Apart from the images, reproduce every record word for word.

*Transcribed page contents*.
_ _ _

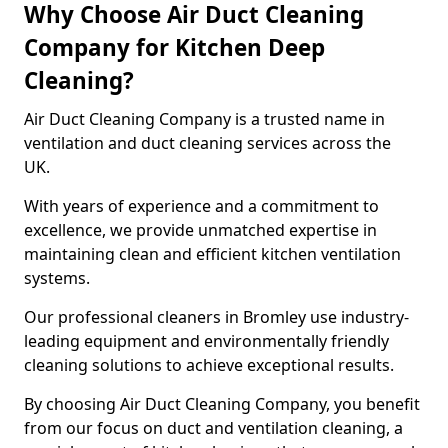
Why Choose Air Duct Cleaning
Company for Kitchen Deep
Cleaning?
Air Duct Cleaning Company is a trusted name in
ventilation and duct cleaning services across the
UK.
With years of experience and a commitment to
excellence, we provide unmatched expertise in
maintaining clean and efficient kitchen ventilation
systems.
Our professional cleaners in Bromley use industry-
leading equipment and environmentally friendly
cleaning solutions to achieve exceptional results.
By choosing Air Duct Cleaning Company, you benefit
from our focus on duct and ventilation cleaning, a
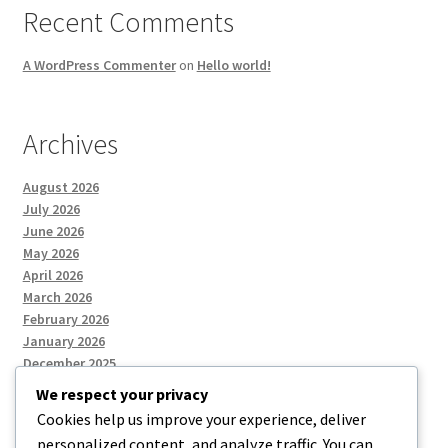
Recent Comments
A WordPress Commenter
on
Hello world!
Archives
August 2026
July 2026
June 2026
May 2026
April 2026
March 2026
February 2026
January 2026
December 2025
We respect your privacy
Cookies help us improve your experience, deliver
Categories
personalized content, and analyze traffic. You can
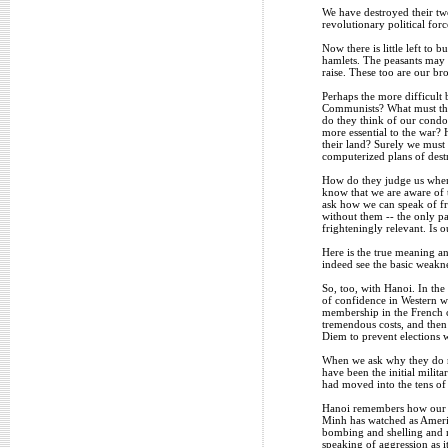
We have destroyed their two
revolutionary political for
Now there is little left to 
hamlets. The peasants may 
raise. These too are our bro
Perhaps the more difficult 
Communists? What must they
do they think of our condo
more essential to the war?
their land? Surely we must 
computerized plans of destr
How do they judge us when 
know that we are aware of t
ask how we can speak of fr
without them -- the only pa
frighteningly relevant. Is 
Here is the true meaning an
indeed see the basic weakn
So, too, with Hanoi. In th
of confidence in Western w
membership in the French c
tremendous costs, and then
Diem to prevent elections 
When we ask why they do no
have been the initial milit
had moved into the tens of
Hanoi remembers how our le
Minh has watched as Americ
bombing and shelling and m
speaking of aggression as 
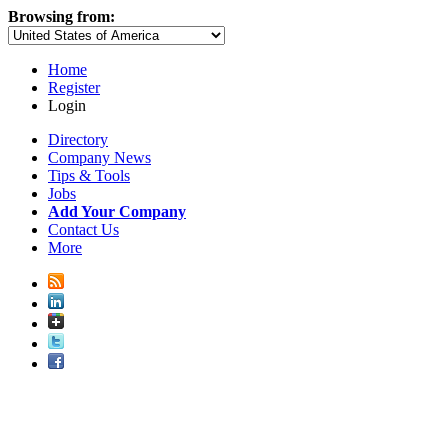
Browsing from:
Home
Register
Login
Directory
Company News
Tips & Tools
Jobs
Add Your Company
Contact Us
More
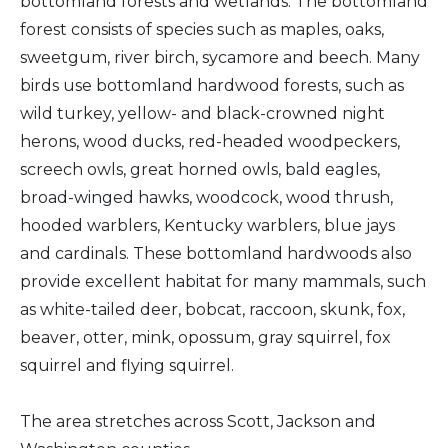
bottomland forests and wetlands. The bottomland
forest consists of species such as maples, oaks,
sweetgum, river birch, sycamore and beech. Many
birds use bottomland hardwood forests, such as
wild turkey, yellow- and black-crowned night
herons, wood ducks, red-headed woodpeckers,
screech owls, great horned owls, bald eagles,
broad-winged hawks, woodcock, wood thrush,
hooded warblers, Kentucky warblers, blue jays
and cardinals. These bottomland hardwoods also
provide excellent habitat for many mammals, such
as white-tailed deer, bobcat, raccoon, skunk, fox,
beaver, otter, mink, opossum, gray squirrel, fox
squirrel and flying squirrel.
The area stretches across Scott, Jackson and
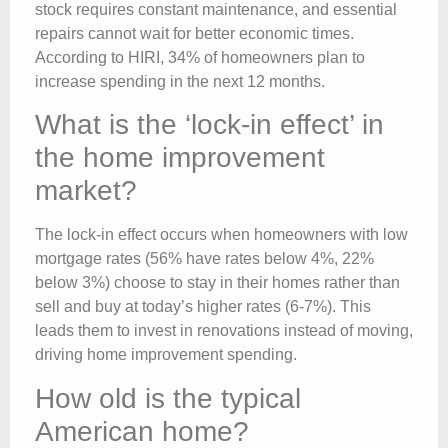
stock requires constant maintenance, and essential
repairs cannot wait for better economic times.
According to HIRI, 34% of homeowners plan to
increase spending in the next 12 months.
What is the ‘lock-in effect’ in
the home improvement
market?
The lock-in effect occurs when homeowners with low
mortgage rates (56% have rates below 4%, 22%
below 3%) choose to stay in their homes rather than
sell and buy at today’s higher rates (6-7%). This
leads them to invest in renovations instead of moving,
driving home improvement spending.
How old is the typical
American home?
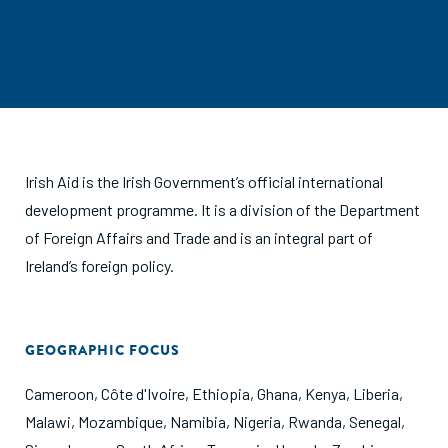
Irish Aid is the Irish Government’s official international
development programme. It is a division of the Department
of Foreign Affairs and Trade and is an integral part of
Ireland’s foreign policy.
GEOGRAPHIC FOCUS
Cameroon
,
Côte d'Ivoire
,
Ethiopia
,
Ghana
,
Kenya
,
Liberia
,
Malawi
,
Mozambique
,
Namibia
,
Nigeria
,
Rwanda
,
Senegal
,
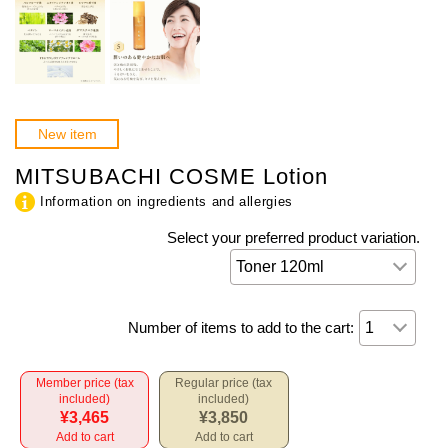
New item
MITSUBACHI COSME Lotion
Information on ingredients and allergies
Select your preferred product variation.
Number of items to add to the cart:
Member price (tax
Regular price (tax
included)
included)
¥3,465
¥3,850
Add to cart
Add to cart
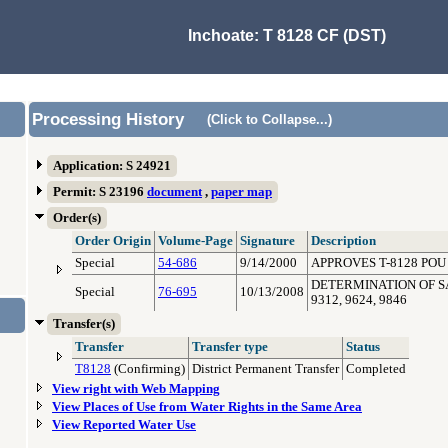
Inchoate: T 8128 CF (DST)
Processing History
(Click to Collapse...)
Application: S 24921
Permit: S 23196
document
,
paper map
Order(s)
Order Origin
Volume-Page
Signature
Description
Special
54-686
9/14/2000
APPROVES T-8128 POU
DETERMINATION OF SATI
Special
76-695
10/13/2008
9312, 9624, 9846
Transfer(s)
Transfer
Transfer type
Status
T8128
(Confirming)
District Permanent Transfer
Completed
View right with Web Mapping
View Places of Use from Water Rights in the Same Area
View Reported Water Use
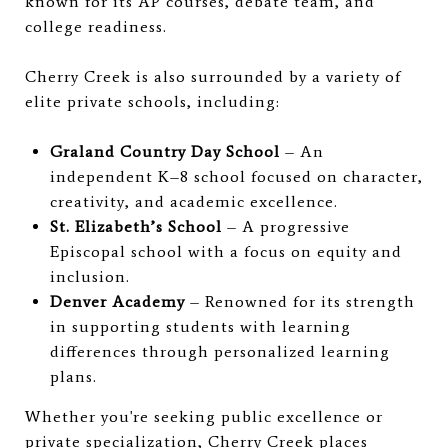
known for its AP courses, debate team, and
college readiness.
Cherry Creek is also surrounded by a variety of
elite private schools, including:
Graland Country Day School
– An
independent K–8 school focused on character,
creativity, and academic excellence.
St. Elizabeth’s School
– A progressive
Episcopal school with a focus on equity and
inclusion.
Denver Academy
– Renowned for its strength
in supporting students with learning
differences through personalized learning
plans.
Whether you're seeking public excellence or
private specialization, Cherry Creek places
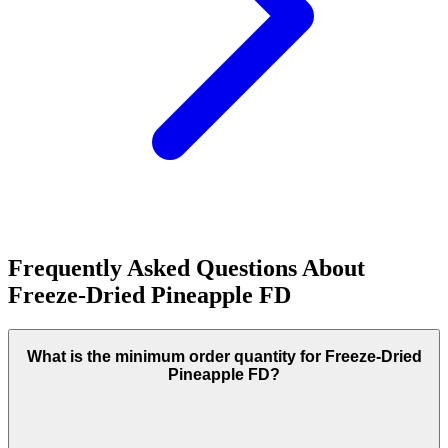
Frequently Asked Questions About
Freeze-Dried Pineapple FD
What is the minimum order quantity for Freeze-Dried
Pineapple FD?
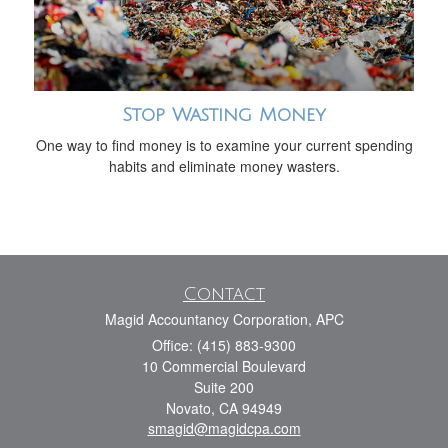
Stop Wasting Money
One way to find money is to examine your current spending
habits and eliminate money wasters.
Contact
Magid Accountancy Corporation, APC
Office: (415) 883-9300
10 Commercial Boulevard
Suite 200
Novato,
CA
94949
smagid@magidcpa.com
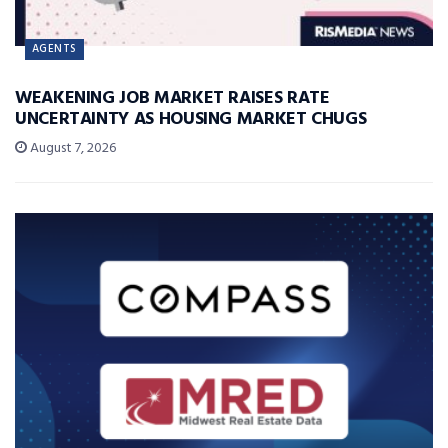
AGENTS
WEAKENING JOB MARKET RAISES RATE
UNCERTAINTY AS HOUSING MARKET CHUGS
August 7, 2026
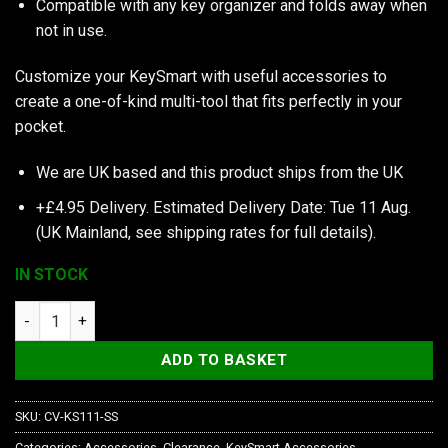
Compatible with any key organizer and folds away when
not in use.
Customize your KeySmart with useful accessories to
create a one-of-kind multi-tool that fits perfectly in your
pocket.
We are UK based and this product ships from the UK
+£4.95 Delivery.
Estimated Delivery Date: Tue 11 Aug.
(UK Mainland, see
shipping rates
for full details).
IN STOCK
KeySmart Divot Tool quantity
ADD TO BASKET
SKU:
CV-KS111-SS
Categories:
Accessories
,
Clearance
,
KeySmart Accessories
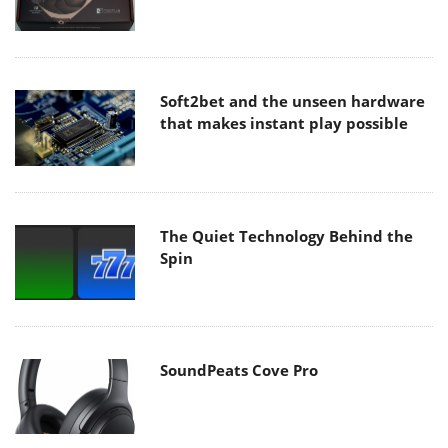
Soft2bet and the unseen hardware
that makes instant play possible
The Quiet Technology Behind the
Spin
SoundPeats Cove Pro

_ _ _

*Written response*.
Why Choose Air Duct Cleaning
Company for Kitchen Deep
Cleaning?
Air Duct Cleaning Company is a trusted name in
ventilation and duct cleaning services across the
UK.
With years of experience and a commitment to
excellence, we provide unmatched expertise in
maintaining clean and efficient kitchen ventilation
systems.
Our professional cleaners in Bromley use industry-
leading equipment and environmentally friendly
cleaning solutions to achieve exceptional results.
By choosing Air Duct Cleaning Company, you benefit
from our focus on duct and ventilation cleaning, a
Recent Comments
A WordPress Commenter
on
Hello world!
Archives
August 2026
July 2026
June 2026
May 2026
April 2026
March 2026
February 2026
January 2026
December 2025
We respect your privacy
Cookies help us improve your experience, deliver
Categories
personalized content, and analyze traffic. You can
We have destroyed their two
revolutionary political for
Now there is little left to 
hamlets. The peasants may 
raise. These too are our bro
Perhaps the more difficult 
Communists? What must they
do they think of our condo
more essential to the war?
their land? Surely we must 
computerized plans of destr
How do they judge us when 
know that we are aware of t
ask how we can speak of fr
without them -- the only pa
frighteningly relevant. Is 
Here is the true meaning an
indeed see the basic weakn
So, too, with Hanoi. In th
of confidence in Western w
membership in the French c
tremendous costs, and then
Diem to prevent elections 
When we ask why they do no
have been the initial milit
had moved into the tens of
Hanoi remembers how our le
Minh has watched as Americ
bombing and shelling and m
speaking of aggression as 
Browsing from:
Home
Register
Login
Directory
Company News
Tips & Tools
Jobs
Add Your Company
Contact Us
More
bottomland forests and wetlands. The bottomland
forest consists of species such as maples, oaks,
sweetgum, river birch, sycamore and beech. Many
birds use bottomland hardwood forests, such as
wild turkey, yellow- and black-crowned night
herons, wood ducks, red-headed woodpeckers,
screech owls, great horned owls, bald eagles,
broad-winged hawks, woodcock, wood thrush,
hooded warblers, Kentucky warblers, blue jays
and cardinals. These bottomland hardwoods also
provide excellent habitat for many mammals, such
as white-tailed deer, bobcat, raccoon, skunk, fox,
beaver, otter, mink, opossum, gray squirrel, fox
squirrel and flying squirrel.
The area stretches across Scott, Jackson and
stock requires constant maintenance, and essential
repairs cannot wait for better economic times.
According to HIRI, 34% of homeowners plan to
increase spending in the next 12 months.
What is the ‘lock-in effect’ in
the home improvement
market?
The lock-in effect occurs when homeowners with low
mortgage rates (56% have rates below 4%, 22%
below 3%) choose to stay in their homes rather than
sell and buy at today’s higher rates (6-7%). This
leads them to invest in renovations instead of moving,
driving home improvement spending.
How old is the typical
American home?
Irish Aid is the Irish Government’s official international
development programme. It is a division of the Department
of Foreign Affairs and Trade and is an integral part of
Ireland’s foreign policy.
GEOGRAPHIC FOCUS
Cameroon
,
Côte d'Ivoire
,
Ethiopia
,
Ghana
,
Kenya
,
Liberia
,
Malawi
,
Mozambique
,
Namibia
,
Nigeria
,
Rwanda
,
Senegal
,
New item
MITSUBACHI COSME Lotion
Information on ingredients and allergies
Select your preferred product variation.
Number of items to add to the cart:
Member price (tax
Regular price (tax
included)
included)
¥3,465
¥3,850
Add to cart
Add to cart
Inchoate: T 8128 CF (DST)
Processing History
(Click to Collapse...)
Application: S 24921
Permit: S 23196
document
,
paper map
Order(s)
Order Origin
Volume-Page
Signature
Description
Special
54-686
9/14/2000
APPROVES T-8128 POU
DETERMINATION OF SATI
Special
76-695
10/13/2008
9312, 9624, 9846
Transfer(s)
Transfer
Transfer type
Status
T8128
(Confirming)
District Permanent Transfer
Completed
View right with Web Mapping
View Places of Use from Water Rights in the Same Area
View Reported Water Use
known for its AP courses, debate team, and
college readiness.
Cherry Creek is also surrounded by a variety of
elite private schools, including:
Graland Country Day School
– An
independent K–8 school focused on character,
creativity, and academic excellence.
St. Elizabeth’s School
– A progressive
Episcopal school with a focus on equity and
inclusion.
Denver Academy
– Renowned for its strength
in supporting students with learning
differences through personalized learning
plans.
Whether you're seeking public excellence or
private specialization, Cherry Creek places
Frequently Asked Questions About
Freeze-Dried Pineapple FD
What is the minimum order quantity for Freeze-Dried
Pineapple FD?
Stop Wasting Money
One way to find money is to examine your current spending
habits and eliminate money wasters.
Contact
Magid Accountancy Corporation, APC
Office: (415) 883-9300
10 Commercial Boulevard
Suite 200
Novato,
CA
94949
smagid@magidcpa.com
AGENTS
WEAKENING JOB MARKET RAISES RATE
UNCERTAINTY AS HOUSING MARKET CHUGS
August 7, 2026
Compatible with any key organizer and folds away when
not in use.
Customize your KeySmart with useful accessories to
create a one-of-kind multi-tool that fits perfectly in your
pocket.
We are UK based and this product ships from the UK
+£4.95 Delivery.
Estimated Delivery Date: Tue 11 Aug.
(UK Mainland, see
shipping rates
for full details).
IN STOCK
KeySmart Divot Tool quantity
ADD TO BASKET
SKU:
CV-KS111-SS
Categories:
Accessories
,
Clearance
,
KeySmart Accessories
Soft2bet and the unseen hardware
that makes instant play possible
The Quiet Technology Behind the
Spin
SoundPeats Cove Pro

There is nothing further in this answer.